■ EXERCISE:
Can you put the lines into a JSON list of strings, starting with the line containing "name author: L." and going on through the line containing "class: Ulvophyceae", both included? Give one string per line and leave out any blank lines.

Recorded data:
..........
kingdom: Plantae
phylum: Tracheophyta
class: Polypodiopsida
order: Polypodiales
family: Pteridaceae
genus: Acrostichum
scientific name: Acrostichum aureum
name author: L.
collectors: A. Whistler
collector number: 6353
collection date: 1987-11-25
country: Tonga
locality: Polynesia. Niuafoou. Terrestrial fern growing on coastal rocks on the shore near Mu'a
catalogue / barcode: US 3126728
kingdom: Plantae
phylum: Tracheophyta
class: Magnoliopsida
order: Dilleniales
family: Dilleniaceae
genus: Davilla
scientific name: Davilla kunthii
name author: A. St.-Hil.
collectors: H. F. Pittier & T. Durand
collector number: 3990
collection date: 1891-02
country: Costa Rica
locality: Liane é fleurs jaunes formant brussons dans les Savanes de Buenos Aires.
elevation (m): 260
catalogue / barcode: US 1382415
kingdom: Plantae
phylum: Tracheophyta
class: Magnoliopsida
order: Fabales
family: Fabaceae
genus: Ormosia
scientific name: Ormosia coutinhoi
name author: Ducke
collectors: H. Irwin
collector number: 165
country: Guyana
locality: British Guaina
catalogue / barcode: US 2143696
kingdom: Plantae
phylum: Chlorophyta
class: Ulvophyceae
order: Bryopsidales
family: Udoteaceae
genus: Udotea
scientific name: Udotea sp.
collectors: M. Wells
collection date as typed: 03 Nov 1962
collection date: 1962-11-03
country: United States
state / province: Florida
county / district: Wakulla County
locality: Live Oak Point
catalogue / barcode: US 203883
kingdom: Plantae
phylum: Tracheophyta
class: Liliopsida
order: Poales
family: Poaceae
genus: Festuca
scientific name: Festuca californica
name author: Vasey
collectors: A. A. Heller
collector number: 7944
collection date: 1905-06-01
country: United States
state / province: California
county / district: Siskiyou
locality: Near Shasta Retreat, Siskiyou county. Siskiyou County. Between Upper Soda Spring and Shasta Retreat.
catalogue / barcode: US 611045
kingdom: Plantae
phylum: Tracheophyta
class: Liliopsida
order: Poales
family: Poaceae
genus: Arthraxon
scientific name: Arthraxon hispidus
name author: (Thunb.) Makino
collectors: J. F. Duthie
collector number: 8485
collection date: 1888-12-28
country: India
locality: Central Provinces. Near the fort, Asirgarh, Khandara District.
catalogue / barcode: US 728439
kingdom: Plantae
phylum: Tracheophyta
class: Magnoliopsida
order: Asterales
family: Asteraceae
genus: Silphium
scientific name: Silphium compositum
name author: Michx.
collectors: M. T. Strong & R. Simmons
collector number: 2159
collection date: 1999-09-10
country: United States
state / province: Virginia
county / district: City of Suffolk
..........
■ TASK RESPONSE:
[
  "name author: L.",
  "collectors: A. Whistler",
  "collector number: 6353",
  "collection date: 1987-11-25",
  "country: Tonga",
  "locality: Polynesia. Niuafoou. Terrestrial fern growing on coastal rocks on the shore near Mu'a",
  "catalogue / barcode: US 3126728",
  "kingdom: Plantae",
  "phylum: Tracheophyta",
  "class: Magnoliopsida",
  "order: Dilleniales",
  "family: Dilleniaceae",
  "genus: Davilla",
  "scientific name: Davilla kunthii",
  "name author: A. St.-Hil.",
  "collectors: H. F. Pittier & T. Durand",
  "collector number: 3990",
  "collection date: 1891-02",
  "country: Costa Rica",
  "locality: Liane é fleurs jaunes formant brussons dans les Savanes de Buenos Aires.",
  "elevation (m): 260",
  "catalogue / barcode: US 1382415",
  "kingdom: Plantae",
  "phylum: Tracheophyta",
  "class: Magnoliopsida",
  "order: Fabales",
  "family: Fabaceae",
  "genus: Ormosia",
  "scientific name: Ormosia coutinhoi",
  "name author: Ducke",
  "collectors: H. Irwin",
  "collector number: 165",
  "country: Guyana",
  "locality: British Guaina",
  "catalogue / barcode: US 2143696",
  "kingdom: Plantae",
  "phylum: Chlorophyta",
  "class: Ulvophyceae"
]